In the passage about Bubba, where did the writer first take Bubba on the day described in the addendum?

■ Passage provided ■

══════════════════════════════

Bubba – has been the (pet) love of my life!   I didn’t want a small dog – didn’t want a second dog.  I then fell in love.   Bubba has been a wonderful companion, sharing our lives with us.   Though he could be a pain – hating his crate- licking furiously on his paws coping with his nervousness, he gave us much more love and enjoyment.





I will miss you little one!   I am already grieving our loss.   Thank you for being your unique self!  (10/10/18)

ADDENDUM   October 11, 2018

Today was a day filled with tears at varying times with Bubba.

I first took Bubba to the Bark Bark Club so the staff there could say goodbye.   I carried him about half the way and he walked the other half.  As in recent days I tried to be very patient with him as he stopped a lot of times, sniffing leaving his scent, seem a little lost (in his pain I would guess) - dawdling.

I was in tears when I arrived.  I told one staff member that I wasn't leaving him for doggy care and explained the situation.  There were tears from staff members and a lot of cuddling the little boy.  I'm glad that they had a chance to see him, but it was tough on all of us.   One staff member pointed out how lost Bubba looked in his eyes - worn/tired etc.

══════════════════════════════

Records drawn from a dataset
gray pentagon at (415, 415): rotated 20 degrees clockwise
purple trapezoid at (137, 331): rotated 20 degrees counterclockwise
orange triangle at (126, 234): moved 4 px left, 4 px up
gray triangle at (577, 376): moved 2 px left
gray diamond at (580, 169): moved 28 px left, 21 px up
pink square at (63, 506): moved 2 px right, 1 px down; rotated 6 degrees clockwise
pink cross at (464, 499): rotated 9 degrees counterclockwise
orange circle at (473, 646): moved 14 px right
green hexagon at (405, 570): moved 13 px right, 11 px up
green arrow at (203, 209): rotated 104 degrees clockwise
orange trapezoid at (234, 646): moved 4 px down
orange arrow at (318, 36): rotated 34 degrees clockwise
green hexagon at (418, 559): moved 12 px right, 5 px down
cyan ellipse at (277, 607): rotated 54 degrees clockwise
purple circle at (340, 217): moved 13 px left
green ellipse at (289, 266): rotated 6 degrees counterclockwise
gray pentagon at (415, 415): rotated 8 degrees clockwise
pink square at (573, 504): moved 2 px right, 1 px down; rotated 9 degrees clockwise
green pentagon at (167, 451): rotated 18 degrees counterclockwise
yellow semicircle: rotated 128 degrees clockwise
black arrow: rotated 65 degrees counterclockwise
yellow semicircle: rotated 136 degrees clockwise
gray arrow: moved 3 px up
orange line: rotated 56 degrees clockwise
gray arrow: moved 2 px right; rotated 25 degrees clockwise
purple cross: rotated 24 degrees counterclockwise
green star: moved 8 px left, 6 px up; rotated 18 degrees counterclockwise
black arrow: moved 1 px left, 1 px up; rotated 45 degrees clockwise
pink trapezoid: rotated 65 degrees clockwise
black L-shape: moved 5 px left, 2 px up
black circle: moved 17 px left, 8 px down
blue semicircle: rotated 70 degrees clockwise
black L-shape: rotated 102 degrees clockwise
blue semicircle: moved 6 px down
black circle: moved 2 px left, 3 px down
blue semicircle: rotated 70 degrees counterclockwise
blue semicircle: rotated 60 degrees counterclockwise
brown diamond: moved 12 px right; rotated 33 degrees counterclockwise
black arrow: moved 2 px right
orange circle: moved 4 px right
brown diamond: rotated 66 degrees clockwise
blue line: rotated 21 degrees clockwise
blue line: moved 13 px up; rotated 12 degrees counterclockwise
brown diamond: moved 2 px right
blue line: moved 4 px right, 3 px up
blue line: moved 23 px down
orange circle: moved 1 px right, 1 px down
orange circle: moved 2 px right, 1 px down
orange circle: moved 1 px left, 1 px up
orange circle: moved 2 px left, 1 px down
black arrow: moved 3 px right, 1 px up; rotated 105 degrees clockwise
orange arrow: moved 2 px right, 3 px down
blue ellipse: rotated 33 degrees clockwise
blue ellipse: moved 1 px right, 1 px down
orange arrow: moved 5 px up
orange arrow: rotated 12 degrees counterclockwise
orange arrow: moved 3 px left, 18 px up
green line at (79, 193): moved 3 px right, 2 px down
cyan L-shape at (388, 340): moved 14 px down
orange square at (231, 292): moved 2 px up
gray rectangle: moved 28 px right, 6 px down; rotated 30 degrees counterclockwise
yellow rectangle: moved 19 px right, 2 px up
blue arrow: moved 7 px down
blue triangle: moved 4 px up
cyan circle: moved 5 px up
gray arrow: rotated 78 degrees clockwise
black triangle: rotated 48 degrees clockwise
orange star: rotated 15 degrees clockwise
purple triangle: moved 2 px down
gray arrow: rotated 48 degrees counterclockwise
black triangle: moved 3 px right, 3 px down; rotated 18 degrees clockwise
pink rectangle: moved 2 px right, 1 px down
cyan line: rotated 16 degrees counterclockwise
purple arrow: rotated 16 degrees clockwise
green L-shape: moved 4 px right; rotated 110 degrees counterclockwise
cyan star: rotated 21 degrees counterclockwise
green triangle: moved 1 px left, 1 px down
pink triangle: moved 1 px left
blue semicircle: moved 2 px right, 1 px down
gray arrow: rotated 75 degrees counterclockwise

══════════════════════════════

■ Expected answer ■
To the Bark Bark Club, so the staff there could say goodbye.